__TASK TO CARRY OUT__. Lay out the text read from each of the entries below as a JSON list of strings, one string per line, skipping blank lines and covering every entry. Leave the pictures out of your answer.

Saved entries:
○ ○ ○ ○
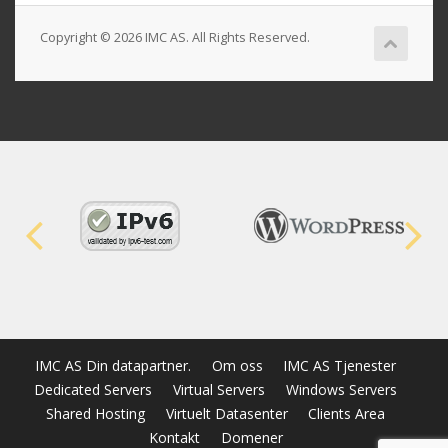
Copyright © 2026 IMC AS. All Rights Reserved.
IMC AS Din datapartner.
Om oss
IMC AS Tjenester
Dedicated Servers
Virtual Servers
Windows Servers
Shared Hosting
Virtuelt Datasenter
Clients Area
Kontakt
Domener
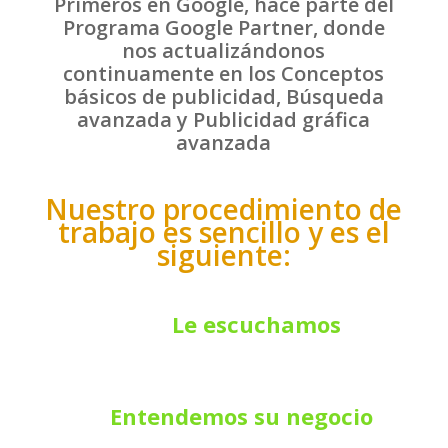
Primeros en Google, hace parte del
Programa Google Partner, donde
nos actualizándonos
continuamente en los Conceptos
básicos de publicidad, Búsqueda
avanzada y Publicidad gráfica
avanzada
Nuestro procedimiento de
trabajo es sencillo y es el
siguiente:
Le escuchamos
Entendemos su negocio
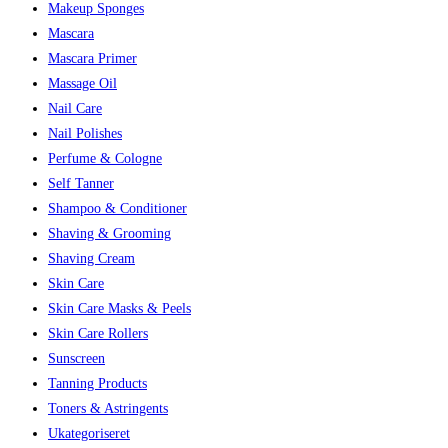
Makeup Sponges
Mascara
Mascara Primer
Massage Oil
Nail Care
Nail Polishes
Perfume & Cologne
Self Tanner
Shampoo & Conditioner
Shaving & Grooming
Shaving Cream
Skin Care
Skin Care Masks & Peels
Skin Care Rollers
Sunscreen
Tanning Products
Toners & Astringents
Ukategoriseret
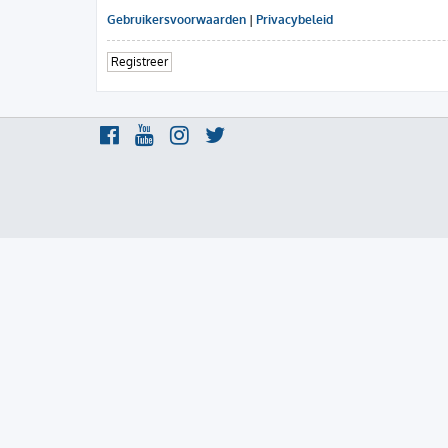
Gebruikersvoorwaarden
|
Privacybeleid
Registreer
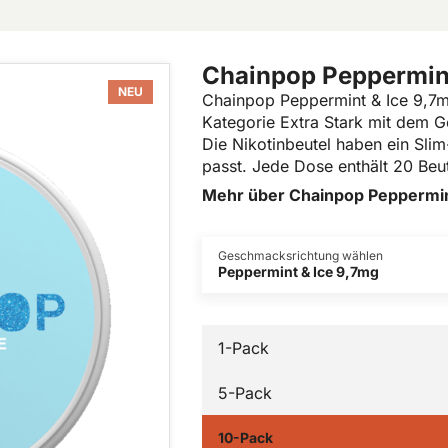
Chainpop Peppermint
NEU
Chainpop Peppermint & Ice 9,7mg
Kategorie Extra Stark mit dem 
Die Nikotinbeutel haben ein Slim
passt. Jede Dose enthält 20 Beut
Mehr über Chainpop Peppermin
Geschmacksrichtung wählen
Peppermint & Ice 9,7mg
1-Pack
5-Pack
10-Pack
○ ○ ○ ○
__EXERCISE ANSWER__.
[
  "Copyright © 2026 IMC AS. All Rights Reserved.",
  "IMC AS Din datapartner.",
  "Om oss",
  "IMC AS Tjenester",
  "Dedicated Servers",
  "Virtual Servers",
  "Windows Servers",
  "Shared Hosting",
  "Virtuelt Datasenter",
  "Clients Area",
  "Kontakt",
  "Domener",
  "Primeros en Google, hace parte del",
  "Programa Google Partner, donde",
  "nos actualizándonos",
  "continuamente en los Conceptos",
  "básicos de publicidad, Búsqueda",
  "avanzada y Publicidad gráfica",
  "avanzada",
  "Nuestro procedimiento de",
  "trabajo es sencillo y es el",
  "siguiente:",
  "Le escuchamos",
  "Entendemos su negocio",
  "Makeup Sponges",
  "Mascara",
  "Mascara Primer",
  "Massage Oil",
  "Nail Care",
  "Nail Polishes",
  "Perfume & Cologne",
  "Self Tanner",
  "Shampoo & Conditioner",
  "Shaving & Grooming",
  "Shaving Cream",
  "Skin Care",
  "Skin Care Masks & Peels",
  "Skin Care Rollers",
  "Sunscreen",
  "Tanning Products",
  "Toners & Astringents",
  "Ukategoriseret",
  "Gebruikersvoorwaarden",
  "|",
  "Privacybeleid",
  "Registreer",
  "Chainpop Peppermint",
  "NEU",
  "Chainpop Peppermint & Ice 9,7mg",
  "Kategorie Extra Stark mit dem ",
  "Die Nikotinbeutel haben ein Slim",
  "passt. Jede Dose enthält 20 Beut",
  "Mehr über Chainpop Peppermin",
  "Geschmacksrichtung wählen",
  "Peppermint & Ice 9,7mg",
  "1-Pack",
  "5-Pack",
  "10-Pack"
]